Problem requirements:
Return the part of the text on oil and gas industry valves that opens with the words containing "Rugged, reliable and" and closes with "better performing valves.", copied word for word.

Text provided:
Rugged, reliable and safe are essential characteristics to all equipment operating in this industry, and valves are certainly no exception.

Historically, the oil and gas industry has presented equipment suppliers and production personnel with difficult and demanding operating conditions. For valves, that has translated into an ever-increasing need for tougher, longer-lasting, better performing valves.

Demand for oil and gas grew tremendously during the industrial revolution and grew even further to fuel the development of western economies. This demand spurred the need for deeper wells, longer pipelines and lower production costs, which required drillers and refiners to select equipment more carefully. As production, transportation and processing technology advanced, equipment performance requirements became more and more stringent to support increasing operational efficiencies. Today, performance expectations are higher than ever because the variety of operating conditions has expanded, and the protection of personnel and the environment have been added to the list of requirements.

Valve service environments and operating conditions within the oil and gas industry are unique and extreme. From exceptionally high temperature (greater than 1,500° F or 816° C) and high pressure (greater than 25,000 psig) to cryogenic (-150° F or -101° C) or cryogenic for LNG (-260° F or -162° C ) and very low-pressure applications, valves must be engineered to perform dependably. In addition to this wide range of conditions, the remote locations of valve services also present unique challenges. Examples include deep sea valves operating 10,000 feet (3,048 meters) below the sea surface and pipeline valves exposed to the extreme temperatures found in a desert. Valves in these tough environments may stay open or closed for extended periods of time, yet they are expected to operate reliably even when they have not been cycled in many years.

spr11_fig_1Figure 1. The many stages of petroleum refining

Each segment of the oil and gas industry—upstream, midstream and downstream—offers its own examples of extreme conditions for valves. In the upstream segment, valves control the flow of crude oil and natural gas from high-pressure injection systems to choke valves and blow-out preventers at the top of wells. Valve systems are asked to perform over the many years of a producing well’s life—a life that depends on different factors such as economies and new recovery techniques. New-found sources of oil and gas from tar sands and shale formations have added to the complexity of valve specifications because they require placing oil and gas into pipelines taken to processing facilities that can be many miles away.

Study material:
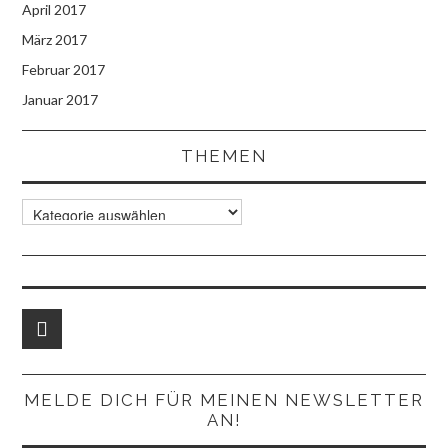
April 2017
März 2017
Februar 2017
Januar 2017
THEMEN
Themen
MELDE DICH FÜR MEINEN NEWSLETTER
AN!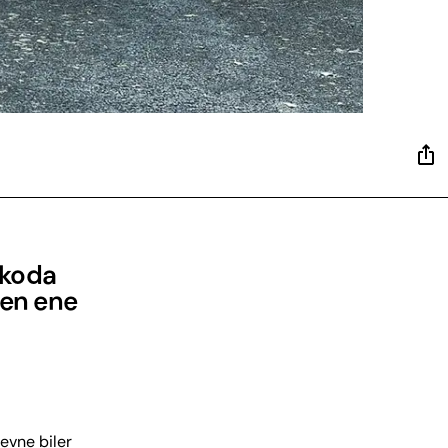
Skoda
Den ene
evne biler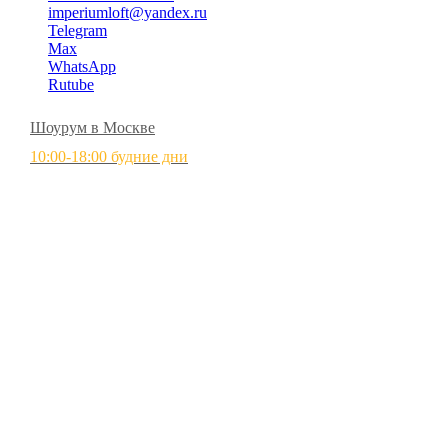
imperiumloft@yandex.ru
Telegram
Max
WhatsApp
Rutube
Шоурум в Москве
10:00-18:00 будние дни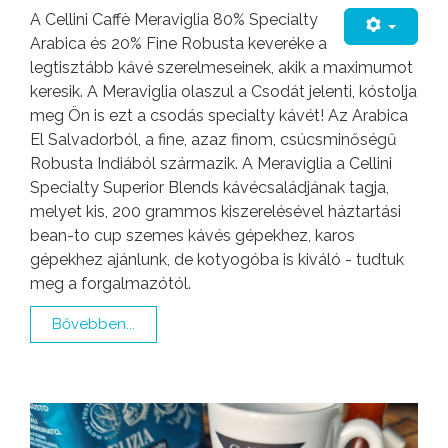
A Cellini Caffè Meraviglia 80% Specialty
Arabica és 20% Fine Robusta keveréke a
legtisztább kávé szerelmeseinek, akik a maximumot
keresik. A Meraviglia olaszul a Csodát jelenti, kóstolja
meg Ön is ezt a csodás specialty kávét! Az Arabica
El Salvadorból, a fine, azaz finom, csúcsminőségű
Robusta Indiából származik. A Meraviglia a Cellini
Specialty Superior Blends kávécsaládjának tagja,
melyet kis, 200 grammos kiszerelésével háztartási
bean-to cup szemes kávés gépekhez, karos
gépekhez ajánlunk, de kotyogóba is kiváló - tudtuk
meg a forgalmazótól.
Bővebben...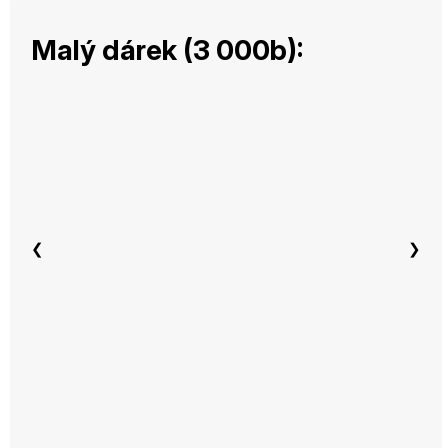
Malý dárek (3 000b):
❮
❯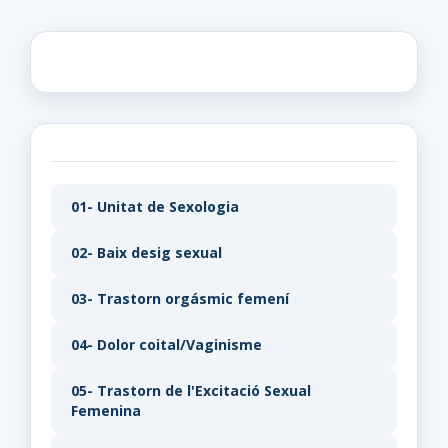
01- Unitat de Sexologia
02- Baix desig sexual
03- Trastorn orgásmic femení
04- Dolor coital/Vaginisme
05- Trastorn de l'Excitació Sexual
Femenina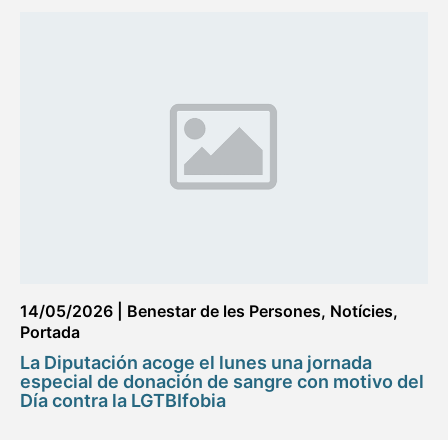
14/05/2026
|
Benestar de les Persones
,
Notícies
,
Portada
La Diputación acoge el lunes una jornada
especial de donación de sangre con motivo del
Día contra la LGTBIfobia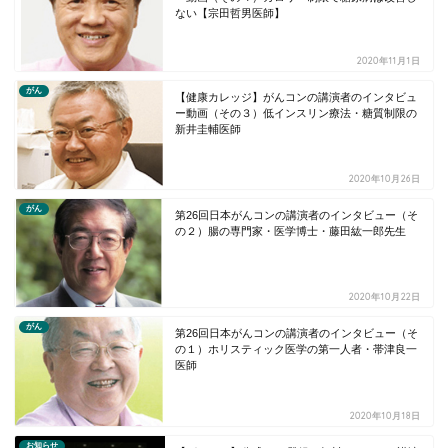
ない【宗田哲男医師】
2020年11月1日
がん
【健康カレッジ】がんコンの講演者のインタビュ
ー動画（その３）低インスリン療法・糖質制限の
新井圭輔医師
2020年10月26日
がん
第26回日本がんコンの講演者のインタビュー（そ
の２）腸の専門家・医学博士・藤田紘一郎先生
2020年10月22日
がん
第26回日本がんコンの講演者のインタビュー（そ
の１）ホリスティック医学の第一人者・帯津良一
医師
2020年10月18日
お知らせ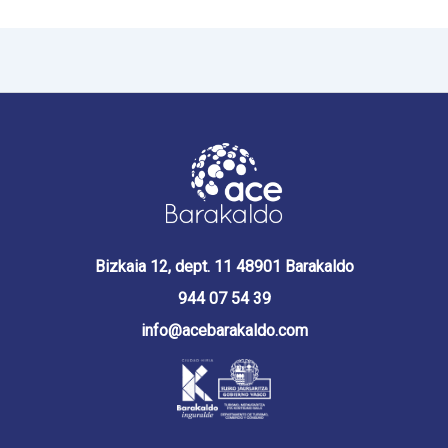
Bizkaia 12, dept. 11 48901 Barakaldo
944 07 54 39
info@acebarakaldo.com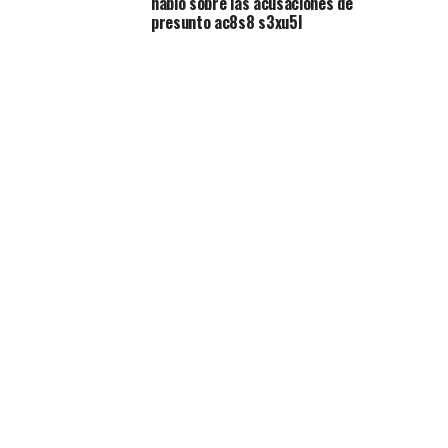
habló sobre las acusaciones de
presunto ac8s8 s3xu5l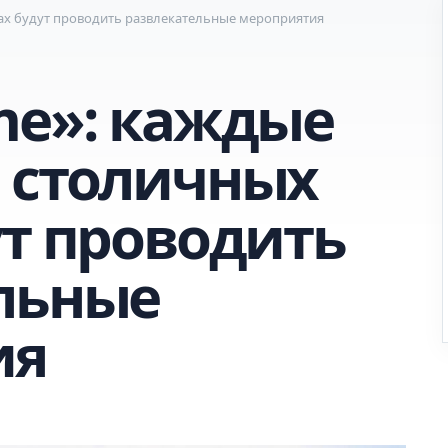
ах будут проводить развлекательные мероприятия
me»: каждые
 столичных
ут проводить
льные
ия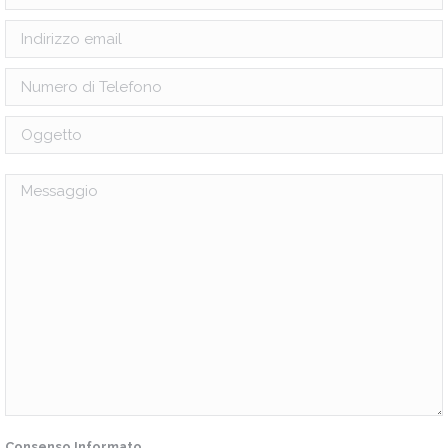
Consenso Informato
.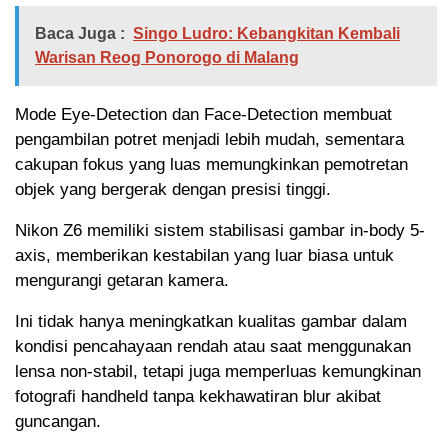
Baca Juga :
Singo Ludro: Kebangkitan Kembali
Warisan Reog Ponorogo di Malang
Mode Eye-Detection dan Face-Detection membuat
pengambilan potret menjadi lebih mudah, sementara
cakupan fokus yang luas memungkinkan pemotretan
objek yang bergerak dengan presisi tinggi.
Nikon Z6 memiliki sistem stabilisasi gambar in-body 5-
axis, memberikan kestabilan yang luar biasa untuk
mengurangi getaran kamera.
Ini tidak hanya meningkatkan kualitas gambar dalam
kondisi pencahayaan rendah atau saat menggunakan
lensa non-stabil, tetapi juga memperluas kemungkinan
fotografi handheld tanpa kekhawatiran blur akibat
guncangan.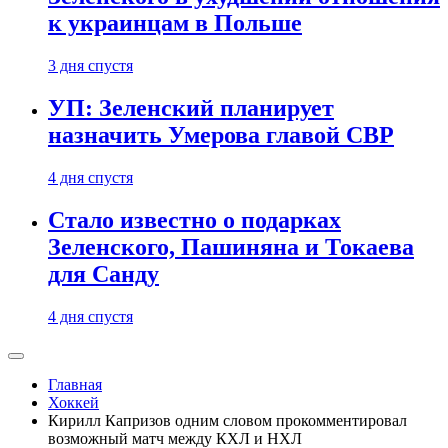
к украинцам в Польше
3 дня спустя
УП: Зеленский планирует
назначить Умерова главой СВР
4 дня спустя
Стало известно о подарках
Зеленского, Пашиняна и Токаева
для Санду
4 дня спустя
Главная
Хоккей
Кирилл Капризов одним словом прокомментировал
возможный матч между КХЛ и НХЛ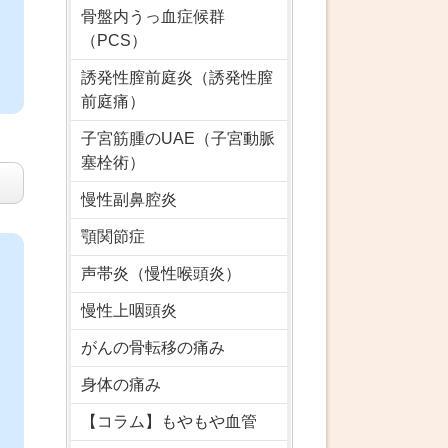
骨盤内うっ血症候群
（PCS）
誘発性膣前庭炎（誘発性膣
前庭痛）
子宮筋腫のUAE（子宮動脈
塞栓術）
慢性副鼻腔炎
顎関節症
声帯炎（慢性喉頭炎）
慢性上咽頭炎
がんの骨転移の痛み
身体の痛み
【コラム】もやもや血管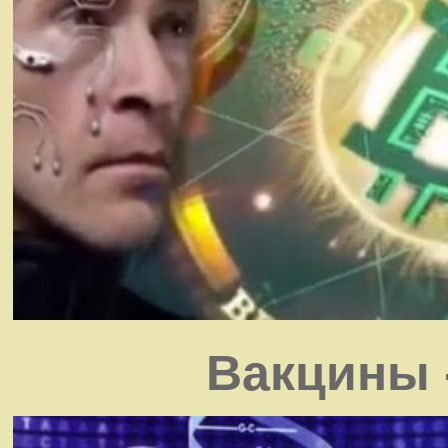
Вакцины 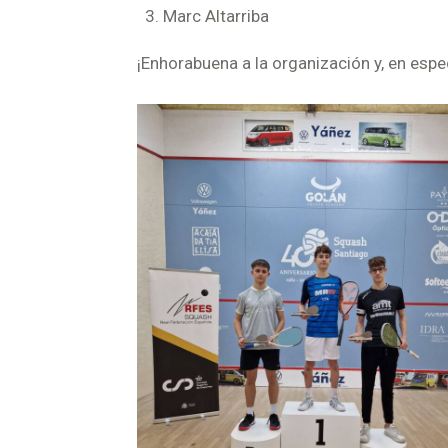
Marc Altarriba
¡Enhorabuena a la organización y, en espe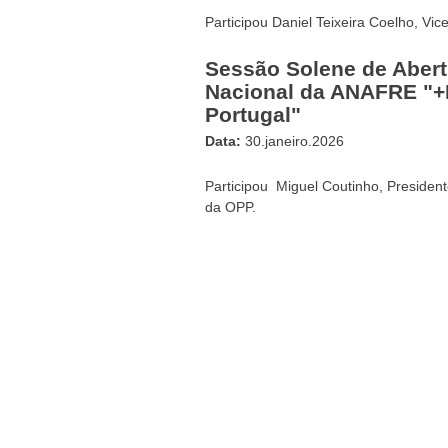
Participou Daniel Teixeira Coelho, Vi
Sessão Solene de Aber
Nacional da ANAFRE "+F
Portugal"
Data:
30.janeiro.2026
Participou Miguel Coutinho, Presiden
da OPP.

Written solution:
Rugged, reliable and safe are essential characteristics to all equipment operating in this industry, and valves are certainly no exception.

Historically, the oil and gas industry has presented equipment suppliers and production personnel with difficult and demanding operating conditions. For valves, that has translated into an ever-increasing need for tougher, longer-lasting, better performing valves.